I'm not sure what you mean by this. Do you mean that the 4500 years (calculated from lineages after Noah, I assume - I'm no Biblical scholar) might in fact represent a lot more time? Could be, I guess, but we're talking time multiplication of a factor of a thousand or more to have enough time for all the "kinds" on the ark to sufficiently speciate at the rate we observe speciation today.
My question to you is where than would all the salt come from to make the water to salty?
It's in the ocean. If the hypothetical floodwaters rose high enough to "cover the Earth", then surely they would mix with the ocean. Considering that the ocean (at least these days) is far deeper than the height of any mountain, I think it's safe to assume that oceanic water would constitute a sizable majority of flood waters. Saltwater ocean life in general has a low tolernace for changes in salinity. Coral, for instance, would be killed simply by the change in depth from the flood. That would more or less kill the planet's ecosystem, because the coral reef zones are the major source of oxygen (through the action of phytoplankton). Unless Noah takes some coral (unlikely, because coral is difficult to transport alive even with our technology), the flood kills the planet. And it would take a million years to generate full-fledged coral ecosystems from a founding population.

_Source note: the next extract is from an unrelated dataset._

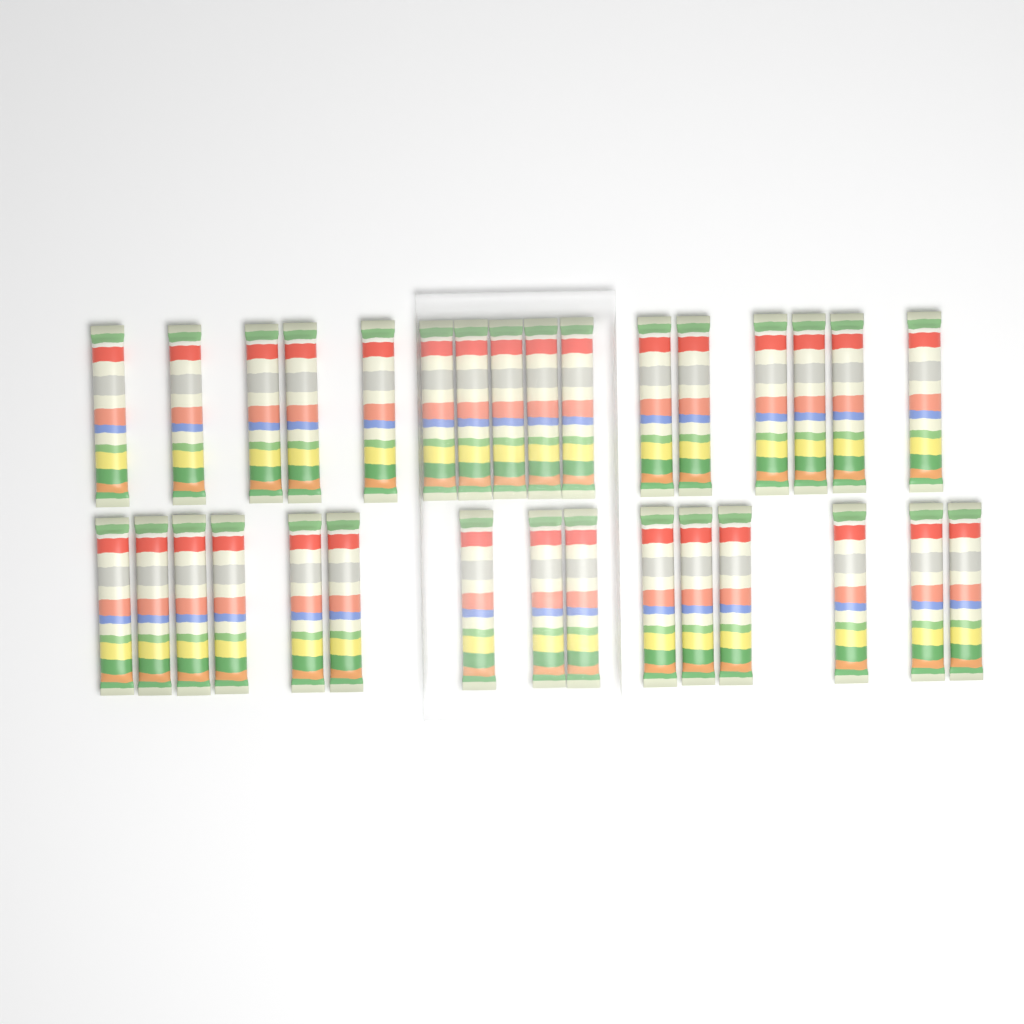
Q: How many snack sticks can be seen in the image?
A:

Now, if you postulate that the oceans were a lot smaller before the flood, you're still faced with an ocean ecology that couldn't survive the transition to larger, saltier oceans.
And I think that going from 2 or 7 of each species to make all the species on earth now is a far lesser cry than all of this coming from a single ameoba in the primordial soup...
Only if you ignore the time scale. You're talking about some 2 - 100 million current species from about a hundred or a thousand "kinds" (whatever a kind is) in a space of less than 5000 years. That's at least 400 new and very different species every year. And that's a pretty conservative estimate. That would be something so noteworthy it would have been recorded by every civilization, including the writers of the Bible. As well as something we would see today.
On the other hand, all those species over one billion years of evolution? Only 1 new species every 10 years. Obviously it doesn't work out that evenly, but it's a much more reasonable model.
Obviously the ark scenario would be a bottleneck event of cosiderable damage and magnatude. It's doubtful that the Earth's ecosystems would survive. Noah and his animals would perish of asphixiation and starvation after they got off the ark, assuming they survived the trip (which as others have made the point, would be impossible.)